**Given problem**:
Copy the records from the start through the line containing "genus: Oxydendrum", substituting "vernacular name" for every "common name" and leaving everything else as it is.

**Input for this task**:
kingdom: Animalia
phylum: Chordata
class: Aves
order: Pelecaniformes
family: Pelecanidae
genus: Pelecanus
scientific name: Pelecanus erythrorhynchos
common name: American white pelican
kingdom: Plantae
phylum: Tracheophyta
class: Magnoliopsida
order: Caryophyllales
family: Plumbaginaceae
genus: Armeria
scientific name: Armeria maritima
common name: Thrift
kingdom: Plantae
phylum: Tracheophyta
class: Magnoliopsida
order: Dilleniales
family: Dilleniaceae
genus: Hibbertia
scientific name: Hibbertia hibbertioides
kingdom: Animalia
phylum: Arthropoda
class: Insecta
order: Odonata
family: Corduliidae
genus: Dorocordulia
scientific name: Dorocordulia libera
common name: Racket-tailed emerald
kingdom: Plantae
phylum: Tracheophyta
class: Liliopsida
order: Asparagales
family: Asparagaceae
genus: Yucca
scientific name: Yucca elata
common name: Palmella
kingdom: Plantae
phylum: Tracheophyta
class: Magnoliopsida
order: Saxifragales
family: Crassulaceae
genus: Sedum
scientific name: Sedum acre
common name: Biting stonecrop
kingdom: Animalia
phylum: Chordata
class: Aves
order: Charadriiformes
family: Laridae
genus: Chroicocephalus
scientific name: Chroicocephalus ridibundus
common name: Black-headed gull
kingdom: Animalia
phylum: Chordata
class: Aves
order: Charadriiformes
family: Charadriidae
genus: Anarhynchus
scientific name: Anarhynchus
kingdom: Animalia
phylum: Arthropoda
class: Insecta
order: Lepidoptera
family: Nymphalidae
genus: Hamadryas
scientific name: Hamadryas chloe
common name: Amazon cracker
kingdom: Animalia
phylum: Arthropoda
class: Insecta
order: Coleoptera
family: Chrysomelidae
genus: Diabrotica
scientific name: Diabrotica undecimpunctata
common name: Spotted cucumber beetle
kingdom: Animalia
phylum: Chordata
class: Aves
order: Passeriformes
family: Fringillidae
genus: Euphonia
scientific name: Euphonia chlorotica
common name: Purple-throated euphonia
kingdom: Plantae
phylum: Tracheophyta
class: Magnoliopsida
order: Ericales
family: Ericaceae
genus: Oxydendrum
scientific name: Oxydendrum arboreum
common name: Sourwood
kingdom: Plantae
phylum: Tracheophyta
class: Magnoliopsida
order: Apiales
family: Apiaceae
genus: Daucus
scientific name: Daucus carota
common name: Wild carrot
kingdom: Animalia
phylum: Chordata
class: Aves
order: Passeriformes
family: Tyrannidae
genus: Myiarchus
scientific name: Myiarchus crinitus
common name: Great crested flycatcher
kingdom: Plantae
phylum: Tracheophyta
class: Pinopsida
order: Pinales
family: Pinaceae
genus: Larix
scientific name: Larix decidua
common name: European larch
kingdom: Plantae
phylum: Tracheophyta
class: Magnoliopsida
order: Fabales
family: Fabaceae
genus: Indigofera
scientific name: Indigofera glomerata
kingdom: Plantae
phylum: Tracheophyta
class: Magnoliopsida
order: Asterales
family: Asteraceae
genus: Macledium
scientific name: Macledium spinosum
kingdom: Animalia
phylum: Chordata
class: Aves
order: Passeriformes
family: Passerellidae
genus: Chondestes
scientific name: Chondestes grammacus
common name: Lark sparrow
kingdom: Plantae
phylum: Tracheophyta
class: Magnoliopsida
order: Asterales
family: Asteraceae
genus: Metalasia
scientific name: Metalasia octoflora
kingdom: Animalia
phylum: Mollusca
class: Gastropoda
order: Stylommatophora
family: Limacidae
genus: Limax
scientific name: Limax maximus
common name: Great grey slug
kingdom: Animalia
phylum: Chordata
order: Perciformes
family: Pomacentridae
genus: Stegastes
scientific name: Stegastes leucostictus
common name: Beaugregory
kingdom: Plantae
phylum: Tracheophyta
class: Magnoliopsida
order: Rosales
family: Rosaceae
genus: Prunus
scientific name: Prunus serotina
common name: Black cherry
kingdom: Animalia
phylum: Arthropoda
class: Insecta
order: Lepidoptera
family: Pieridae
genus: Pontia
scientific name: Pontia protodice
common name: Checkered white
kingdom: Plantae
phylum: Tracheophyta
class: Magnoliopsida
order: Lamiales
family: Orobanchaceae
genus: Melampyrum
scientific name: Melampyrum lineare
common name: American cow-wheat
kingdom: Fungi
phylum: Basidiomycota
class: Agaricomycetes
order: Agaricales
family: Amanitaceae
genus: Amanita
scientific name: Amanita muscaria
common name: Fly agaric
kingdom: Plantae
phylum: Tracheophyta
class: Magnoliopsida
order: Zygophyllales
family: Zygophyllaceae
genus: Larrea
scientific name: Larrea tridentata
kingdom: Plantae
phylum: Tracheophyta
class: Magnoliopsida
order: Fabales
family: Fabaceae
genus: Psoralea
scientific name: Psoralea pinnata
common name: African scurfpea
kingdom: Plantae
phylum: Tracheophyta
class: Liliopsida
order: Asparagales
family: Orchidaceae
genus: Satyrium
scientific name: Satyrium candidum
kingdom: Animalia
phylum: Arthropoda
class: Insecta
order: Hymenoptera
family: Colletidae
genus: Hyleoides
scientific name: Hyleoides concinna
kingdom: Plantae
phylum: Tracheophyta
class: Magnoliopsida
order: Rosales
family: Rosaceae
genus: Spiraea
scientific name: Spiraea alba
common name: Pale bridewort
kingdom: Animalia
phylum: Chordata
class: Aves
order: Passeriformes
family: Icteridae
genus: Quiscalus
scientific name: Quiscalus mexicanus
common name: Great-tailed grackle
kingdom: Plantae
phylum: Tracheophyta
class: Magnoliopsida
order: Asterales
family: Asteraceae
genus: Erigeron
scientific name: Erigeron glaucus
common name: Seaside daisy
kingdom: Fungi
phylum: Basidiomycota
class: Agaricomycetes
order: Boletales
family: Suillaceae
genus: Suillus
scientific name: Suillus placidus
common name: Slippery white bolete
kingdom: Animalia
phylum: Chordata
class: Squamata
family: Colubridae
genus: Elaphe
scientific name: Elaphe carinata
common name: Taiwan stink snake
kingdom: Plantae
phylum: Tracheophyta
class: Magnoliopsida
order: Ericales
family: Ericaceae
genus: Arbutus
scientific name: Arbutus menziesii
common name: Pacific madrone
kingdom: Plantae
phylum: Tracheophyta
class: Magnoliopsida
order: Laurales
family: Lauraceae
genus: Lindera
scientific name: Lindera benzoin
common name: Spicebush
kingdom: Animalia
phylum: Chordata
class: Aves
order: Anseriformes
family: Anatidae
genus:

**Response**:
kingdom: Animalia
phylum: Chordata
class: Aves
order: Pelecaniformes
family: Pelecanidae
genus: Pelecanus
scientific name: Pelecanus erythrorhynchos
vernacular name: American white pelican
kingdom: Plantae
phylum: Tracheophyta
class: Magnoliopsida
order: Caryophyllales
family: Plumbaginaceae
genus: Armeria
scientific name: Armeria maritima
vernacular name: Thrift
kingdom: Plantae
phylum: Tracheophyta
class: Magnoliopsida
order: Dilleniales
family: Dilleniaceae
genus: Hibbertia
scientific name: Hibbertia hibbertioides
kingdom: Animalia
phylum: Arthropoda
class: Insecta
order: Odonata
family: Corduliidae
genus: Dorocordulia
scientific name: Dorocordulia libera
vernacular name: Racket-tailed emerald
kingdom: Plantae
phylum: Tracheophyta
class: Liliopsida
order: Asparagales
family: Asparagaceae
genus: Yucca
scientific name: Yucca elata
vernacular name: Palmella
kingdom: Plantae
phylum: Tracheophyta
class: Magnoliopsida
order: Saxifragales
family: Crassulaceae
genus: Sedum
scientific name: Sedum acre
vernacular name: Biting stonecrop
kingdom: Animalia
phylum: Chordata
class: Aves
order: Charadriiformes
family: Laridae
genus: Chroicocephalus
scientific name: Chroicocephalus ridibundus
vernacular name: Black-headed gull
kingdom: Animalia
phylum: Chordata
class: Aves
order: Charadriiformes
family: Charadriidae
genus: Anarhynchus
scientific name: Anarhynchus
kingdom: Animalia
phylum: Arthropoda
class: Insecta
order: Lepidoptera
family: Nymphalidae
genus: Hamadryas
scientific name: Hamadryas chloe
vernacular name: Amazon cracker
kingdom: Animalia
phylum: Arthropoda
class: Insecta
order: Coleoptera
family: Chrysomelidae
genus: Diabrotica
scientific name: Diabrotica undecimpunctata
vernacular name: Spotted cucumber beetle
kingdom: Animalia
phylum: Chordata
class: Aves
order: Passeriformes
family: Fringillidae
genus: Euphonia
scientific name: Euphonia chlorotica
vernacular name: Purple-throated euphonia
kingdom: Plantae
phylum: Tracheophyta
class: Magnoliopsida
order: Ericales
family: Ericaceae
genus: Oxydendrum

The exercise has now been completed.